The New York Jets are about to enter the play-out-the-string phase of their season, following their loss two weeks ago to the Tampa Bay Buccaneers.
Had the Jets (4-6) won that game – and it was quite winnable, considering the Bucs were without starting quarterback Jameis Winston and starting wideout Mike Evans, and faced old friend Ryan Fitzpatrick – Gang Green could’ve still been in the mix for one of the two Wild Card playoff spots. Alas, the Jets couldn’t capitalize and are now faced with the fact that the remaining six weeks are all about evaluating talent and finding out who has a future in green and white.
One unit that will have a lot of eyes on them over the next few weeks will be the secondary – particularly the cornerbacks. It’s been one of the few inconsistent outfits on a solid defense, so with the remaining games featuring some elite quarterbacks on the docket, many of them will be on audition.

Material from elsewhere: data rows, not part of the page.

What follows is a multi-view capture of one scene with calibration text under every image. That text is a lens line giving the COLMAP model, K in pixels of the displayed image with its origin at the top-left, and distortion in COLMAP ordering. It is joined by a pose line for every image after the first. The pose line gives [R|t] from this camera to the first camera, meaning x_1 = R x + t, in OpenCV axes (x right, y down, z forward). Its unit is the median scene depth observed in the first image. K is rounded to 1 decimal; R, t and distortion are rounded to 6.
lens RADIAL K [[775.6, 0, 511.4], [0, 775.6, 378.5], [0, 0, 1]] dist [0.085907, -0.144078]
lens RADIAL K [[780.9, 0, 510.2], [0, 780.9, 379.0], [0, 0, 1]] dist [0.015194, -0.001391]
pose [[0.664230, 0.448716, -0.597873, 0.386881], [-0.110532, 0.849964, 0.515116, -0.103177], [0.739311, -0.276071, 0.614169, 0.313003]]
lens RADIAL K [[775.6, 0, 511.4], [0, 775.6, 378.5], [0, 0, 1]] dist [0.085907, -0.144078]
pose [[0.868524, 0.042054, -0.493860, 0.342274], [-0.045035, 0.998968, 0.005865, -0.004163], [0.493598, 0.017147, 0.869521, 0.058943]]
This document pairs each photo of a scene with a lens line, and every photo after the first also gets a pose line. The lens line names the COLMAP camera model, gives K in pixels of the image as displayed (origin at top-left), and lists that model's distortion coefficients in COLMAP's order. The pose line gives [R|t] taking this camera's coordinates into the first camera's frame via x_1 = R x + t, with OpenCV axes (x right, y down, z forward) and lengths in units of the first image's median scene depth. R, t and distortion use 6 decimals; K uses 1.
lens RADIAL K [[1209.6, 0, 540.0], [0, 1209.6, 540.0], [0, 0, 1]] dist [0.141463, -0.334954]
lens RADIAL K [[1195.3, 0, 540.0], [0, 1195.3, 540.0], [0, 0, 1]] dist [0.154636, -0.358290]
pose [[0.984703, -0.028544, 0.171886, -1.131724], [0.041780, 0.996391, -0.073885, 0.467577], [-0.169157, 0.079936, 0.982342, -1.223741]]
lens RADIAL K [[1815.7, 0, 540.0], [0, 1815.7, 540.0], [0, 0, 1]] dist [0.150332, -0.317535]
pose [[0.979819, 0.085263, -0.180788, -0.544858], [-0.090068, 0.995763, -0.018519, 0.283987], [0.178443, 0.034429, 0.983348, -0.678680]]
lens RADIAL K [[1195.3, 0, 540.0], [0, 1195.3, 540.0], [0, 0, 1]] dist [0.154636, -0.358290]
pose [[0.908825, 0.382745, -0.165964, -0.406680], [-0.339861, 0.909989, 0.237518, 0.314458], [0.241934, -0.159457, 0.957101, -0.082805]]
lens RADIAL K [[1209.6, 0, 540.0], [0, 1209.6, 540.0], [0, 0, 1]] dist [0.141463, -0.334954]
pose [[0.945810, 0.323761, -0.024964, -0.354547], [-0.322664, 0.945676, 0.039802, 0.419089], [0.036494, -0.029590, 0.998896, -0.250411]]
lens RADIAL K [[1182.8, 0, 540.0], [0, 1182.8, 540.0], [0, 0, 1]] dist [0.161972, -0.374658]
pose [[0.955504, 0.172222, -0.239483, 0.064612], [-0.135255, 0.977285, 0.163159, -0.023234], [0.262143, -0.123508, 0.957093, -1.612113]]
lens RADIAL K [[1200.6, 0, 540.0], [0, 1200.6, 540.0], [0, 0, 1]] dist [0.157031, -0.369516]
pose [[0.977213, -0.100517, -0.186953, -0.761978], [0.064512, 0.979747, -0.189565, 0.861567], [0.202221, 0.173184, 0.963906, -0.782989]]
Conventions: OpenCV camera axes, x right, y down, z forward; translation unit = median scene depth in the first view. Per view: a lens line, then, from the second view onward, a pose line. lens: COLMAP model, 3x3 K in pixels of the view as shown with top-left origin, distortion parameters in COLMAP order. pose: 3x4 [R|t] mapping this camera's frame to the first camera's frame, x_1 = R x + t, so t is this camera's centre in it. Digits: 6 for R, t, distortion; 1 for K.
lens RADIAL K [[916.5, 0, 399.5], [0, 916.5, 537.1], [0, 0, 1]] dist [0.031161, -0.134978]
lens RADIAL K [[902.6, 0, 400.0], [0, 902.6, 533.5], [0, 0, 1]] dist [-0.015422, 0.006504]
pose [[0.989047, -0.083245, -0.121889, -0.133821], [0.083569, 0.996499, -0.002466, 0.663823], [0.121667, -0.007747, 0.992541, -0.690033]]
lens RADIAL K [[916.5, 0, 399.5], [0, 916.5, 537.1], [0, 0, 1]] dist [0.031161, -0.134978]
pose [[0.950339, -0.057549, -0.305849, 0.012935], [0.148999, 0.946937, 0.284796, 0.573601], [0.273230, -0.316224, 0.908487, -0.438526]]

Sunday’s tilt with the Carolina Panthers will feature Cam Newton. And after that, Gang Green will face the likes of Alex Smith (Kansas City Chiefs), Tom Brady (New England Patriots), Philip Rivers (Los Angeles Chargers), and Drew Brees (New Orleans Saints). That’s a murderer’s row of signal callers.
Jets’ cornerbacks have struggled for most of the season, with and without top corner Morris Claiborne, so Sunday will be a great chance for those on the active roster to show head coach Todd Bowles and general manager Mike Maccagnan that they belong and that they have what it takes to play the position at a high level. Claiborne will be back in the lineup against Carolina.
Cornerback Darryl Roberts said he’s looking forward to testing his mettle against some of the best passers in the league, starting with Newton.
“If you have a person who plays our position, you got to have thick skin, amnesia, forget about the failures. Just compete. That’s what I do,” reasoned Roberts, who added that’s not always as easy as it sounds. “I think it’s just different for certain players. Certain players handle failure and success different ways. … I know playing my position, it’s pretty tough. I know I probably won’t win every battle, but I just try to win more than I lose and win my matchup. If somebody catches a pass on me, I like to compete. I’m going to really get focused to get the next play.”
Newton will definitely test the young secondary’s wares, especially considering Gang Green had a difficult time rattling the very ordinary Fitzpatrick in Tampa. The cornerback position is a fickle one, as there are times when a guy can look like a world-beater against the elite one week, and look meek against a journeyman the next.
Jets’ cornerbacks get their chance against an upper echelon on Sunday. And according to veteran cornerback Buster Skrine, a major reason for any success will come down to the mental aspect of dealing with pressure and adversity.
“Cornerback is a confidence position. You got to be able to, if you mess up, move on to the next play, because they’re going to throw the ball out there regardless,” said Skrine. “I would say we always talk about mentally.”
Skrine has nine penalties this season and has seen his share of opposing wideout’s backs. But that won’t deter him from trying to shut down Newton’s weapons and get some redemption for that Tampa game.
He and his cornerback mates can all use some deliverance, starting this Sunday at MetLife Stadium.
Gang Green notes:
- In order for the Jets’ secondary to slow down Newton and Co., they’ll need to curtail the penalties. Gang Green is fourth in the league with 81 penalties. Skrine has nine, while Claiborne has been flagged six times, which is the third-most at his position. Newbie Rashard Robinson, who came over via trade with the San Francisco 49ers for a fifth-round pick, a couple weeks ago, has eight penalties. He’s yet to play on defense for the Jets, but if/when he gets in, he’ll need to fix that issue.
- Bowles has been proactive this week in practices by using different techniques to keep his handsy cornerbacks off receivers. Bowles had them hold tennis balls while defending, with the thinking being if the corners have their hands full, then they can’t grab and hold receivers coming out of their breaks. Whether that works or not will be on display, Sunday.